Yassmin Abdel-Magied AMIMechE, Well Engineer, Shell
Why did you decide to become a mechanical engineer?
After seeing a film about racing as a child, I wanted to be the first female, black, Muslim F1 driver – so it was my love of motorsport that got me interested in mechanical engineering initially. And I’ve always wanted to make a contribution to the world. I was born in Sudan, so know that people need solutions to real world problems so they can improve and empower their lives.
What course did you study, what degree type, and where?
I studied Mechanical Engineering at Queensland University in Australia. For my thesis, I designed and helped build the chassis for the car we entered into IMechE’s Formula Student competition.
How has your course helped you?
You really learn the basics when you study mechanical engineering. It teaches you how to think and solve problems. Really importantly, you learn how to work with people from lots of different backgrounds.
Describe a typical day for you as a mechanical engineer?
The cool thing about a job in mechanical engineering is that there is no typical day. Generally, my current role has two sides to it; onshore and offshore. When I’m onshore, I spend my time helping to prepare for drilling projects, working with geologists to understand what’s under ground and then figure out the best rig for each hole.
When I’m offshore working on a rig, I’m supporting the Drilling Supervisor, organising people to get the job done right and designing solutions to make things happen. It’s hard work but definitely fun and exciting to see our plans turn into reality.
What’s the most exciting thing you’ve ever done in your career?
A couple of things stand out. For one particular project, where we were drilling for gas, we needed to drill 3,000 metres underground to hit a 16-inch target. It took four months of long days, and a big group of people, but we managed it in record time. The sense of achievement within the team was awesome.
My involvement in the Formula Student competition was also very satisfying. It was great to design and build the car, and then see it actually raced!
What do you like most about your job?
I never know what’s going to happen next. Even with lots of planning, drilling is unpredictable by nature, so you often get interesting problems to solve. I also like getting to work with lots of different kinds of people from all corners of the world – from Trinidad & Tobago to Houston, USA. You get to hear some amazing stories!
Do you get to be creative?
I’d say creativity is the basis of engineering. It’s about design, albeit underpinned by physics, and needs creativity to take it from an idea to reality.
Have you worked overseas? If not, do you have plans to?
Even in my short career, I’ve had lots of opportunity to travel in my job. So far, I’ve been to Malaysia, Houston, the Netherlands, Brunei, and Australia.
What are your plans for further professional development?
At the moment, I’m focussed on being the best Well Engineer I can be. After that, who knows? I might move into more of a management role, or consider government relations. I’m planning to become a Chartered engineer, because Chartered status is recognised everywhere in the world.

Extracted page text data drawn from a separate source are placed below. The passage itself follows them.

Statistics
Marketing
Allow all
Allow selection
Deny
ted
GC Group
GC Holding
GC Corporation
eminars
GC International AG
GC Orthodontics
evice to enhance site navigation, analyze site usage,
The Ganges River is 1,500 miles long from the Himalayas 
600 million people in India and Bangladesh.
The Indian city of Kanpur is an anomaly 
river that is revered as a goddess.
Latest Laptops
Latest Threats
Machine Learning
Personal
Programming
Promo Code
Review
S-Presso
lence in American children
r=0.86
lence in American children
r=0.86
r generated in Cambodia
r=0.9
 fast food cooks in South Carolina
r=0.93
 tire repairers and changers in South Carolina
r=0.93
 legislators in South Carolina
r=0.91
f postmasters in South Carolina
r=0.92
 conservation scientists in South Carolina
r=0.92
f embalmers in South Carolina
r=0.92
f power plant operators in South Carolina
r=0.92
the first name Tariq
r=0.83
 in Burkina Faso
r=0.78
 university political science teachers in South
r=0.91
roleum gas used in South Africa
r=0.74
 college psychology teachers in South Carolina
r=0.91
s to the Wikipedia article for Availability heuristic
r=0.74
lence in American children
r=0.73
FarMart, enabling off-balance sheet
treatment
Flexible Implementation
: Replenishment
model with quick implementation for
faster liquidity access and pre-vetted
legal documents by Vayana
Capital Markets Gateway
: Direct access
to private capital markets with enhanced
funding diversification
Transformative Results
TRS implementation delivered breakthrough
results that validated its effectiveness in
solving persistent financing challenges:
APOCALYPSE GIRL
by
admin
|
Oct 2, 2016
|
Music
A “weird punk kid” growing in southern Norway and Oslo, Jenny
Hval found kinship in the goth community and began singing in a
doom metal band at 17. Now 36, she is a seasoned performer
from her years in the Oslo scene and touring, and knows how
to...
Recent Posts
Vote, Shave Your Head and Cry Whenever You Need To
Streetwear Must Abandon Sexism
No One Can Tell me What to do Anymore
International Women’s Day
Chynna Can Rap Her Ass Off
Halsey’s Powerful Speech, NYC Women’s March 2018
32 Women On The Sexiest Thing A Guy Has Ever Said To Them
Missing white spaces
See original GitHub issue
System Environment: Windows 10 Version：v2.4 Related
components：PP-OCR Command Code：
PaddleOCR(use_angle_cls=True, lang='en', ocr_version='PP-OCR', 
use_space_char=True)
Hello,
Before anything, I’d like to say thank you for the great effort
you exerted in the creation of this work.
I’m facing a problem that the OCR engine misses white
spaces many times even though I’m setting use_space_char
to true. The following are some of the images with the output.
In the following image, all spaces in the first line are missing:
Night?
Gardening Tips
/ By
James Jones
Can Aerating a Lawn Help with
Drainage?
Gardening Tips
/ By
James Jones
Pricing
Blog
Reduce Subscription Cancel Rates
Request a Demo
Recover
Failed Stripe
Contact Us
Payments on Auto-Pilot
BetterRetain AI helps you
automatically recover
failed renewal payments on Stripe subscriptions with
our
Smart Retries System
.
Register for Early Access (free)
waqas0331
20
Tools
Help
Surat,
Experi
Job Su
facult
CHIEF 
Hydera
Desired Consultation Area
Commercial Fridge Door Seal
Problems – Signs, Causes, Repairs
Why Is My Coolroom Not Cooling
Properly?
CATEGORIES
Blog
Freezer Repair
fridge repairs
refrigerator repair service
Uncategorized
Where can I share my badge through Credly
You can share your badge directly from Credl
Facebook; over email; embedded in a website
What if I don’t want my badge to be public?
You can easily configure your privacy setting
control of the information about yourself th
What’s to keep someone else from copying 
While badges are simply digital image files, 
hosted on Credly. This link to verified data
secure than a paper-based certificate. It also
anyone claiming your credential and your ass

What do you like most about the profession?
There are lots of things. No two days are the same, you get to work with all kinds of people, do that in all sorts of places, but above all, you’re solving problems to create a better world for people.
What contribution do you think mechanical engineers make to society?
Mechanical engineers already make a big contribution to society, and I think that contribution can only get bigger. It will be mechanical engineers that debate and solve the most significant problems the world is facing. From tackling climate change, to overcoming water and food shortages, I believe we have the mix of creative, analytical and practical skills needed to meet these huge challenges.
What advice would you give a young person considering a career in mechanical engineering?
Do it, do it, do it! Studying mechanical engineering gives you the foundations on which to build a career that benefits both you and the wider world. The first couple of years are tough because you’re learning so many new things. But push through that because the rewards are so worth it. And don’t let anyone tell you that you can’t do it – believe in yourself and then others will too.